[What needs to be done] Reproduce the listing below line for line, with no changes to any wording, spelling, or punctuation.

[Exercise inputs]
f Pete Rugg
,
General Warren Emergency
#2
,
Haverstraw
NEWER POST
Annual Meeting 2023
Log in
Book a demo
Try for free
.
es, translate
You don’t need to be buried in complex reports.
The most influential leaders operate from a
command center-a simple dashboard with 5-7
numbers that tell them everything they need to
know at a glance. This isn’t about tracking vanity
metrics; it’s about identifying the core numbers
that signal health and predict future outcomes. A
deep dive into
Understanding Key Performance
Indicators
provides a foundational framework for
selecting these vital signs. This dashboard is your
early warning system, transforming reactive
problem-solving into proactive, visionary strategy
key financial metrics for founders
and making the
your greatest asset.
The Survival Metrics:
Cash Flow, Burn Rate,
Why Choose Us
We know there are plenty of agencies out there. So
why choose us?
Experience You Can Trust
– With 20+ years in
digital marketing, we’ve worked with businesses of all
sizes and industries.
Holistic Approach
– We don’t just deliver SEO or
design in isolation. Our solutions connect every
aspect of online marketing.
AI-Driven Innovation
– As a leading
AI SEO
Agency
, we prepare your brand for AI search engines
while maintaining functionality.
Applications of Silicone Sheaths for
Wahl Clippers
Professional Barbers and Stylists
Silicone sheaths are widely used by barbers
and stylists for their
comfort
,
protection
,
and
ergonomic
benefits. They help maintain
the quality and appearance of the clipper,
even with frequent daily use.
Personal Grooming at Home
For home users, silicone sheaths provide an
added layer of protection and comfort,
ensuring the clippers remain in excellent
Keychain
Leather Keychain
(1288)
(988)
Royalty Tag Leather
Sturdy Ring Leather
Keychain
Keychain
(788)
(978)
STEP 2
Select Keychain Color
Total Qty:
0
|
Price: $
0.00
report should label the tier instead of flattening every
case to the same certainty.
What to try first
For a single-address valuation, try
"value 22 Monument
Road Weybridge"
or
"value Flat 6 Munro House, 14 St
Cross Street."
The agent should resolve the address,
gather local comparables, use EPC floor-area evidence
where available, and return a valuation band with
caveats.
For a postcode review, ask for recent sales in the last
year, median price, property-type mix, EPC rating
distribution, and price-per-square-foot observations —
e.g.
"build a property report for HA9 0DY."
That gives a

[Exercise answer]
f Pete Rugg
,
General Warren Emergency
#2
,
Haverstraw
NEWER POST
Annual Meeting 2023
Log in
Book a demo
Try for free
.
es, translate
You don’t need to be buried in complex reports.
The most influential leaders operate from a
command center-a simple dashboard with 5-7
numbers that tell them everything they need to
know at a glance. This isn’t about tracking vanity
metrics; it’s about identifying the core numbers
that signal health and predict future outcomes. A
deep dive into
Understanding Key Performance
Indicators
provides a foundational framework for
selecting these vital signs. This dashboard is your
early warning system, transforming reactive
problem-solving into proactive, visionary strategy
key financial metrics for founders
and making the
your greatest asset.
The Survival Metrics:
Cash Flow, Burn Rate,
Why Choose Us
We know there are plenty of agencies out there. So
why choose us?
Experience You Can Trust
– With 20+ years in
digital marketing, we’ve worked with businesses of all
sizes and industries.
Holistic Approach
– We don’t just deliver SEO or
design in isolation. Our solutions connect every
aspect of online marketing.
AI-Driven Innovation
– As a leading
AI SEO
Agency
, we prepare your brand for AI search engines
while maintaining functionality.
Applications of Silicone Sheaths for
Wahl Clippers
Professional Barbers and Stylists
Silicone sheaths are widely used by barbers
and stylists for their
comfort
,
protection
,
and
ergonomic
benefits. They help maintain
the quality and appearance of the clipper,
even with frequent daily use.
Personal Grooming at Home
For home users, silicone sheaths provide an
added layer of protection and comfort,
ensuring the clippers remain in excellent
Keychain
Leather Keychain
(1288)
(988)
Royalty Tag Leather
Sturdy Ring Leather
Keychain
Keychain
(788)
(978)
STEP 2
Select Keychain Color
Total Qty:
0
|
Price: $
0.00
report should label the tier instead of flattening every
case to the same certainty.
What to try first
For a single-address valuation, try
"value 22 Monument
Road Weybridge"
or
"value Flat 6 Munro House, 14 St
Cross Street."
The agent should resolve the address,
gather local comparables, use EPC floor-area evidence
where available, and return a valuation band with
caveats.
For a postcode review, ask for recent sales in the last
year, median price, property-type mix, EPC rating
distribution, and price-per-square-foot observations —
e.g.
"build a property report for HA9 0DY."
That gives a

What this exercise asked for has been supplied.